Proposed solution
Overview
We are building a command line toolchain that reads specification traces and executes matching NVMe command sequences on a device under test. It captures logs and artifacts so results can be analyzed and replayed.
Architecture

Implementation details
- Trace parser converts specification output into structured steps.
- Executor maps steps to NVMe commands and handles configuration.
- Result packager keeps logs and metadata for each run.
Technologies
- TLA+ and PlusCal.
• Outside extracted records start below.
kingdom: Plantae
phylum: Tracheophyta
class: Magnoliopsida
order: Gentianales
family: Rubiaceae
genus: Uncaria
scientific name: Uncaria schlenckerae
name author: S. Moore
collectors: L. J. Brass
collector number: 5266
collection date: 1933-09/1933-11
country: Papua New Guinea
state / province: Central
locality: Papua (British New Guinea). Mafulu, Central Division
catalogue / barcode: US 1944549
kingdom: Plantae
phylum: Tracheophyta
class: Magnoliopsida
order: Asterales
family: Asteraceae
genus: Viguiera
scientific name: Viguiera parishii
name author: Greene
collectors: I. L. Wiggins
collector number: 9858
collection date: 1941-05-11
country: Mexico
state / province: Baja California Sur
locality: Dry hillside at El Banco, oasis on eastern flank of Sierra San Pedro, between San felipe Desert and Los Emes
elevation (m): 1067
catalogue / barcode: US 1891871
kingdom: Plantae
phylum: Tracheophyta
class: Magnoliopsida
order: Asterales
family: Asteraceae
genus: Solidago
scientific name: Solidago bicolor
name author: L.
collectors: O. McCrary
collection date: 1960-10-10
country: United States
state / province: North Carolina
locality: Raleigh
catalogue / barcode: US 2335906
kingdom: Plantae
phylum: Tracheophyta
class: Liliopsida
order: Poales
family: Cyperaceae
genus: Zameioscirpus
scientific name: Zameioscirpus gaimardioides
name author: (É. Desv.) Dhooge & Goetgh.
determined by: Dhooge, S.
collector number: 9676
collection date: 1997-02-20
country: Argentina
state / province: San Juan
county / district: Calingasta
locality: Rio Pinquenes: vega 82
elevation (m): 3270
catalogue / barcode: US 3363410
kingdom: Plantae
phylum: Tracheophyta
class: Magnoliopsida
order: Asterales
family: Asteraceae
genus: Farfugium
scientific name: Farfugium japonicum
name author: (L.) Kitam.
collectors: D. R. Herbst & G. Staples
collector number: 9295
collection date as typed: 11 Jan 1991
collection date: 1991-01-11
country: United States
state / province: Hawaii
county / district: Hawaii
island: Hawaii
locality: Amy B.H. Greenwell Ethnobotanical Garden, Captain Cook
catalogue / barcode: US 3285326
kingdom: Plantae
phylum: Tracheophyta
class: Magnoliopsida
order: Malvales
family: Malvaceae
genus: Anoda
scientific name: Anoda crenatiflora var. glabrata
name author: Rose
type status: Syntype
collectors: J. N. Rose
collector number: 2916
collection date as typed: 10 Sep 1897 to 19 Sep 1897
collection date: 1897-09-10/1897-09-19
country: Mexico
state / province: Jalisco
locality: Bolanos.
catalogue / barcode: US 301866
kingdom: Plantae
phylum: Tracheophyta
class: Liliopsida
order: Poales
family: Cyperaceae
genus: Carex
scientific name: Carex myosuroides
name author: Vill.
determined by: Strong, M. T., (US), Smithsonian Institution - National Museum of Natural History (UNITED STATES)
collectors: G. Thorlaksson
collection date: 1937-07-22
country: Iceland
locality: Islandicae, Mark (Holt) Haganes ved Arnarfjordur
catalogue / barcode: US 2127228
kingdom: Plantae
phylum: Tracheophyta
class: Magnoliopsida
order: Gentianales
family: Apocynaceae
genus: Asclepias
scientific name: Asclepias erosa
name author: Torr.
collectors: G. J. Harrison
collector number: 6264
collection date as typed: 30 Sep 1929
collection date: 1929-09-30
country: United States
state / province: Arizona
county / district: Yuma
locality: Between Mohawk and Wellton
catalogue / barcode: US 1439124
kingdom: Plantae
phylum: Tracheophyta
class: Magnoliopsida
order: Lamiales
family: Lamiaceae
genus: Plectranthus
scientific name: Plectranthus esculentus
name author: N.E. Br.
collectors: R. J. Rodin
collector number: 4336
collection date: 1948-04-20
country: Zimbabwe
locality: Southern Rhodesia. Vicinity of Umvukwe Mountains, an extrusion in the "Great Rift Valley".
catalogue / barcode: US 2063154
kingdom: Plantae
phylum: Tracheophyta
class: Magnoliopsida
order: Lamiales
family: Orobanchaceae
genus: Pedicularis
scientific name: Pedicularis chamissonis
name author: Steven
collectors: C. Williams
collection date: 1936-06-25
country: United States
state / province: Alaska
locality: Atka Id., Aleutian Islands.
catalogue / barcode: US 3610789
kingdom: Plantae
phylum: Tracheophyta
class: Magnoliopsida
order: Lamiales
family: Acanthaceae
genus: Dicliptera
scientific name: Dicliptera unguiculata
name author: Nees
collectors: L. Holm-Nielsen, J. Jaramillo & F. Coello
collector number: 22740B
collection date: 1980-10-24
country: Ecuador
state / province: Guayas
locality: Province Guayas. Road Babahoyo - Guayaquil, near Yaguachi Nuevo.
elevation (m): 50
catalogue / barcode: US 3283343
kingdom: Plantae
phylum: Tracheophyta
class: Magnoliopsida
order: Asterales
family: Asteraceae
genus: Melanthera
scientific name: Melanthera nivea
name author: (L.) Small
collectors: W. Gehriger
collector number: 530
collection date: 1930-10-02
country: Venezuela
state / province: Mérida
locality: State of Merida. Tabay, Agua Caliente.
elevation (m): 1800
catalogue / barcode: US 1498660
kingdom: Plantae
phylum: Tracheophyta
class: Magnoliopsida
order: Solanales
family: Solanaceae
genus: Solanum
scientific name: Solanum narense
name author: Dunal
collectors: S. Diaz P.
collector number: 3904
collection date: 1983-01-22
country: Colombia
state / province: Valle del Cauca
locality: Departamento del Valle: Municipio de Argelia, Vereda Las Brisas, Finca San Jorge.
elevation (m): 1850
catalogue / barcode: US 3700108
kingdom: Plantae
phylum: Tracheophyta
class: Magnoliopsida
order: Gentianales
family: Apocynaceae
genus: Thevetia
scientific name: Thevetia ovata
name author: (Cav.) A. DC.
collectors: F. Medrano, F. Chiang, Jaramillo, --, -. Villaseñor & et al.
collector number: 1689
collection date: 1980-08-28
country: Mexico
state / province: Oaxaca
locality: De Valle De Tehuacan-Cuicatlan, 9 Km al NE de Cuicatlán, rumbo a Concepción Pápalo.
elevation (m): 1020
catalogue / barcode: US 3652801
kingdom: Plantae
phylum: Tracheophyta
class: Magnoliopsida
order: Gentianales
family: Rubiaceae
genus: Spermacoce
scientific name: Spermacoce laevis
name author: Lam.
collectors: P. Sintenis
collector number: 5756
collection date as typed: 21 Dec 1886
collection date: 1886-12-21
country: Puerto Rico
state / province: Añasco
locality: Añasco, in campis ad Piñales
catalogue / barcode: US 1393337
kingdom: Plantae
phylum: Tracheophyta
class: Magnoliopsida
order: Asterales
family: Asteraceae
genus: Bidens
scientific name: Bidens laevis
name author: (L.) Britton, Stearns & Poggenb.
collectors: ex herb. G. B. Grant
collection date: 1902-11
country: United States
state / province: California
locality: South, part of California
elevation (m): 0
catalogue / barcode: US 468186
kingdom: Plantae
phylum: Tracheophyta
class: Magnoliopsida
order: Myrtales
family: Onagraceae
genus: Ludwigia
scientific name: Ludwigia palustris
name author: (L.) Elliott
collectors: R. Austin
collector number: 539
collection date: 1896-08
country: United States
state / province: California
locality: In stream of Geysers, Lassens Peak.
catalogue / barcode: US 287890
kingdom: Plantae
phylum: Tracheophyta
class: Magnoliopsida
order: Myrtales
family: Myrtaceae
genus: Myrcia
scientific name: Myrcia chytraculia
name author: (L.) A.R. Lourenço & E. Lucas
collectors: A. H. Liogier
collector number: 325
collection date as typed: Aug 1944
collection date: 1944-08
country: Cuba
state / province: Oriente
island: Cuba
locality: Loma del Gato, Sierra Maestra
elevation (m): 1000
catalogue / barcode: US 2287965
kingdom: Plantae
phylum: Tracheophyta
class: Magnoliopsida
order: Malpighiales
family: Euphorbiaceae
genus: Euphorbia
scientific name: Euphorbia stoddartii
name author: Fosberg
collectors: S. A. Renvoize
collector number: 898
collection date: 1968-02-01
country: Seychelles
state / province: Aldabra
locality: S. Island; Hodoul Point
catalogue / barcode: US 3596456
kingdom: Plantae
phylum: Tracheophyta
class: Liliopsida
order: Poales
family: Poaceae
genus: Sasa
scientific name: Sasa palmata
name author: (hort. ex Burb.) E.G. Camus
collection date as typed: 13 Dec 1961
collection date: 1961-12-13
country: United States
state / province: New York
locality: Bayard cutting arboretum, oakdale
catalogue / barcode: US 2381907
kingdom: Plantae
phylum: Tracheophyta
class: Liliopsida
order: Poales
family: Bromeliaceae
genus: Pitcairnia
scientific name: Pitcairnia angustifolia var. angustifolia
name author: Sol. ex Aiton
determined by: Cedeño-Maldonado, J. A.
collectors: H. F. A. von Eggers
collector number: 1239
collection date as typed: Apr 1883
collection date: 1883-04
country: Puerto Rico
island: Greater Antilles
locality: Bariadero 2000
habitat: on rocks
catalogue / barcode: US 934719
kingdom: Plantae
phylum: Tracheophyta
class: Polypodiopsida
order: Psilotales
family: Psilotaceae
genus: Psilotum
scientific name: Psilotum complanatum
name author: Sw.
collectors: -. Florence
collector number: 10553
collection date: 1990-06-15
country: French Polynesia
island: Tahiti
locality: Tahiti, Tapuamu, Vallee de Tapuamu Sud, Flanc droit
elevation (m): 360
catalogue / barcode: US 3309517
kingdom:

We use TLA+ to model valid device behaviors and constraints, with PlusCal where algorithmic notation helps. The specifications become the single source of truth that test sequences must respect. This enables specification-centric testing rather than hand-written test scripts.
- TLC model checker in generate mode. Instead of PlusPy, we rely on TLC to explore non-deterministic choices and produce concrete traces. TLC’s generate mode gives broader coverage, avoids illegal sequences that cause noise, and improves repeatability since each run records the seed and choices.
- Rust executor bound to NVMe-CLI. The runtime is a Rust tool that reads TLC traces and issues the corresponding NVMe commands. Rust provides safety and performance for low-level operations, and a strong CLI experience for consistent, scripted runs.
- NVMe-CLI. We use the standard NVMe command line utility to interact with the SSD under test. Mapping trace steps to NVMe-CLI keeps the execution path transparent and easy to audit, and it makes replay straightforward on any configured test system.
- Instrumentation convention. We define a repeatable way to instrument TLA+ specifications so conceptual states map to the physical states of the NVMe device and test host. This convention is what links the model to real commands and ensures that observed outcomes can be reasoned about in the spec.
- Development environment in VS Code. The team uses VS Code as the IDE. Required extensions include Rust-Analyzer, TLA+, Graphviz Preview, Live Share, and a PDF viewer. This set supports spec editing, trace visualization, collaborative reviews, and code navigation in one place.
- OpenJDK 11 or newer. TLC runs on the JVM. Using OpenJDK ensures a consistent and open Java runtime for model checking across developer machines and lab hosts.
- Ubuntu test environment. Development and execution target a current Ubuntu distribution. This standardizes the shell, package manager, and NVMe-CLI availability across systems.
- NVMe PCIe SSD device under test. A secondary NVMe SSD is required for exercising commands safely without impacting the system drive. Hardware access is controlled and documented as part of the run configuration.
- Git and GitHub during development, ZIP for archival. Day-to-day work uses Git with a private remote for collaboration. For long-term archival on the course server, we export a complete ZIP of the final code and documentation so the site does not depend on an external repository.